File ChangingParser.html    Author McKeeman    Copyright © 2007    index

Changing the xcom Parser

Preliminaries

In MATLAB, in the xcom directory, type (or cut from here and paste to the MATLAB command line)

>> help Parser.m
>> xcom -parseTrace -parseDump x:=1
or, to run the Parser standalone
>> load cfg cfg               % prepare to run Parser standalone
>> EOL = 10;                  % ASCII newline
>> lx = Lexer(cfg, ['x:=1;' EOL 'y:=x']);
>> pr = Parser(lx)
The public fields and methods are visible, so try
>> pr.dump()

Read the general description of parsing.

LR Parsing

The LR(1) parser is implemented in 20 or so lines in method LR1 of Parser.m. There is no reason to change these lines. Ever. The LRerror method, on the other hand, can always use improvement.

Recursive Parsing

The recursive recognition methods in Parser.m reflect the IOG for X. If you change the CFG, then the change needs to be propagated to the IOG. The recursive methods need to reflect the new/changed CFG rules.

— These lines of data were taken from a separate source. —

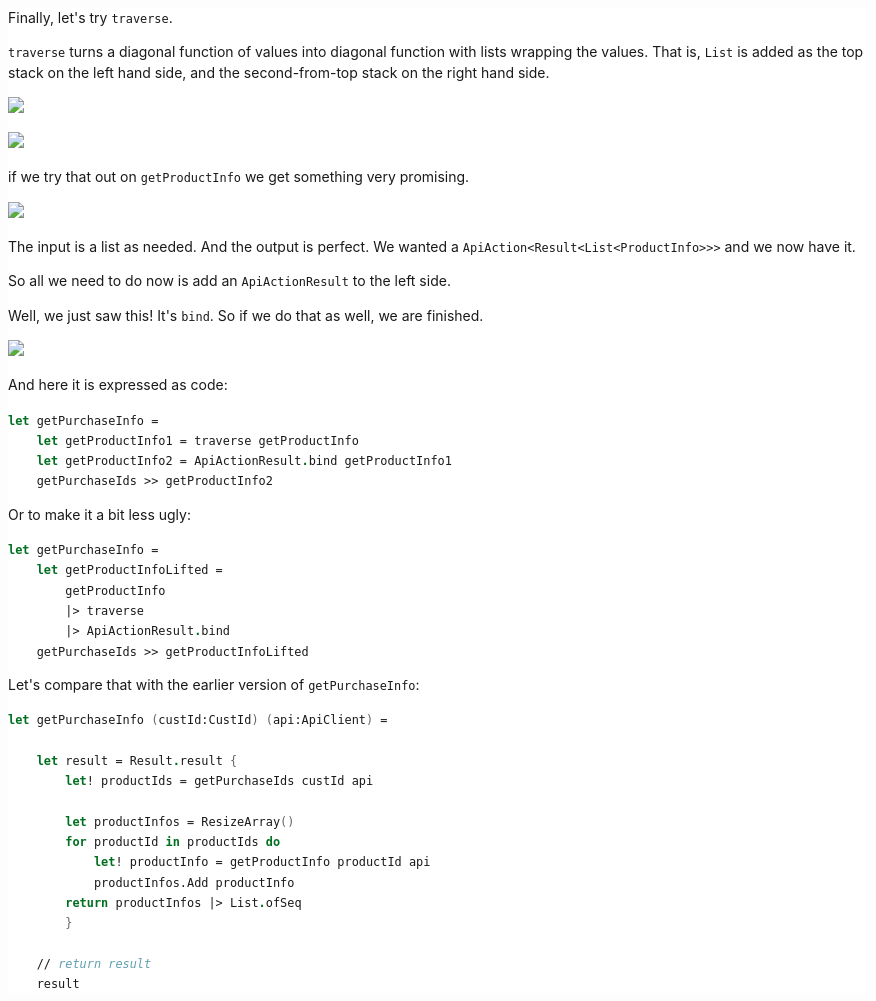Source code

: Finally, let's try `traverse`.

`traverse` turns a diagonal function of values into diagonal function with lists wrapping the values. That is, `List` is added as the top stack on the left hand side, and the second-from-top stack on the right hand side.

![](./vgfp_api_generic.png)

![](./vgfp_api_traverse_generic.png)

if we try that out on `getProductInfo` we get something very promising.

![](./vgfp_api_traverse_getproductinfo.png)

The input is a list as needed. And the output is perfect. We wanted a `ApiAction<Result<List<ProductInfo>>>` and we now have it.

So all we need to do now is add an `ApiActionResult` to the left side.

Well, we just saw this! It's `bind`.  So if we do that as well, we are finished.

![](./vgfp_api_complete_getproductinfo.png)

And here it is expressed as code:

```fsharp
let getPurchaseInfo =
    let getProductInfo1 = traverse getProductInfo
    let getProductInfo2 = ApiActionResult.bind getProductInfo1
    getPurchaseIds >> getProductInfo2
```

Or to make it a bit less ugly:

```fsharp
let getPurchaseInfo =
    let getProductInfoLifted =
        getProductInfo
        |> traverse
        |> ApiActionResult.bind
    getPurchaseIds >> getProductInfoLifted
```

Let's compare that with the earlier version of `getPurchaseInfo`:

```fsharp
let getPurchaseInfo (custId:CustId) (api:ApiClient) =

    let result = Result.result {
        let! productIds = getPurchaseIds custId api

        let productInfos = ResizeArray()
        for productId in productIds do
            let! productInfo = getProductInfo productId api
            productInfos.Add productInfo
        return productInfos |> List.ofSeq
        }

    // return result
    result
```
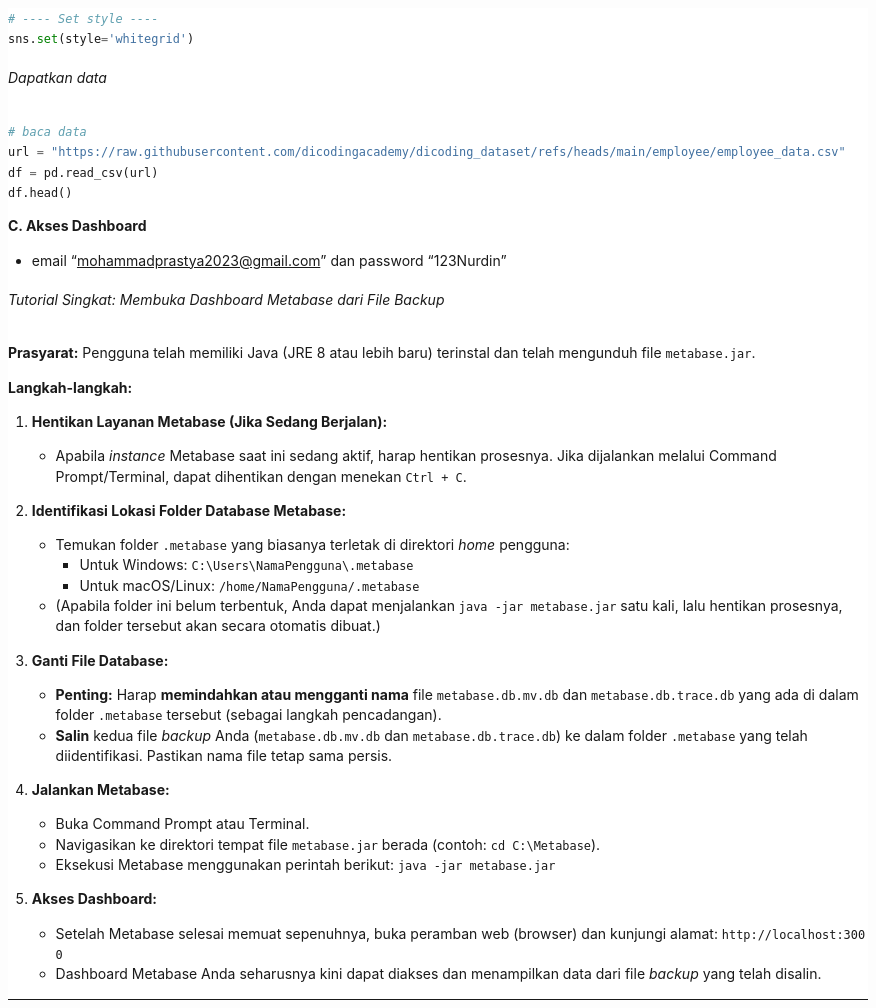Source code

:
 ```python
# ---- Set style ----
sns.set(style='whitegrid')
```

###### Dapatkan data
```python
# baca data
url = "https://raw.githubusercontent.com/dicodingacademy/dicoding_dataset/refs/heads/main/employee/employee_data.csv"
df = pd.read_csv(url)
df.head()
```

**C. Akses Dashboard**

- email “mohammadprastya2023@gmail.com” dan password “123Nurdin”

###### Tutorial Singkat: Membuka Dashboard Metabase dari File Backup

**Prasyarat:**
Pengguna telah memiliki Java (JRE 8 atau lebih baru) terinstal dan telah mengunduh file `metabase.jar`.

**Langkah-langkah:**

1.  **Hentikan Layanan Metabase (Jika Sedang Berjalan):**
    * Apabila *instance* Metabase saat ini sedang aktif, harap hentikan prosesnya. Jika dijalankan melalui Command Prompt/Terminal, dapat dihentikan dengan menekan `Ctrl + C`.

2.  **Identifikasi Lokasi Folder Database Metabase:**
    * Temukan folder `.metabase` yang biasanya terletak di direktori *home* pengguna:
        * Untuk Windows: `C:\Users\NamaPengguna\.metabase`
        * Untuk macOS/Linux: `/home/NamaPengguna/.metabase`
    * (Apabila folder ini belum terbentuk, Anda dapat menjalankan `java -jar metabase.jar` satu kali, lalu hentikan prosesnya, dan folder tersebut akan secara otomatis dibuat.)

3.  **Ganti File Database:**
    * **Penting:** Harap **memindahkan atau mengganti nama** file `metabase.db.mv.db` dan `metabase.db.trace.db` yang ada di dalam folder `.metabase` tersebut (sebagai langkah pencadangan).
    * **Salin** kedua file *backup* Anda (`metabase.db.mv.db` dan `metabase.db.trace.db`) ke dalam folder `.metabase` yang telah diidentifikasi. Pastikan nama file tetap sama persis.

4.  **Jalankan Metabase:**
    * Buka Command Prompt atau Terminal.
    * Navigasikan ke direktori tempat file `metabase.jar` berada (contoh: `cd C:\Metabase`).
    * Eksekusi Metabase menggunakan perintah berikut: `java -jar metabase.jar`

5.  **Akses Dashboard:**
    * Setelah Metabase selesai memuat sepenuhnya, buka peramban web (browser) dan kunjungi alamat: `http://localhost:3000`
    * Dashboard Metabase Anda seharusnya kini dapat diakses dan menampilkan data dari file *backup* yang telah disalin.

----------------------------------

Each recursive method calls one or more of accept, reject, step and reduce. Each call of step moves ahead in the token stream, changing variable tok, and reporting the shifted token. A call to accept first checks the current token is what is expected, calls shift if it is, and calls reject if it is not. A call to reject issues a diagnostic and aborts the compilation.

Immediately after a successful test for a token, for example

    if tok == rw.PLUS
the step method is always called to discard the current token and get the next one. Method accept calls step on its own.

Each call of reduce reports a reduction. The calls to reduce occur exactly at the place the output symbols indicate in the IOG. The combined effect is to build the shift/reduce sequence.

The only consumer of the shift/reduce sequence is the tree builder, and it needs no other information.

Hard Cases

One can write a CFG that is difficult to parse recursively, even if it passes the LR(1) restrictions. On the other hand, the recursive author can cheat as necessary, basing decisions on any information that is available. The bottom-up parser needs correct tables or it fails.

Recursive parsers and LR parsers have been written for most popular languages, such as C, C++ and Java.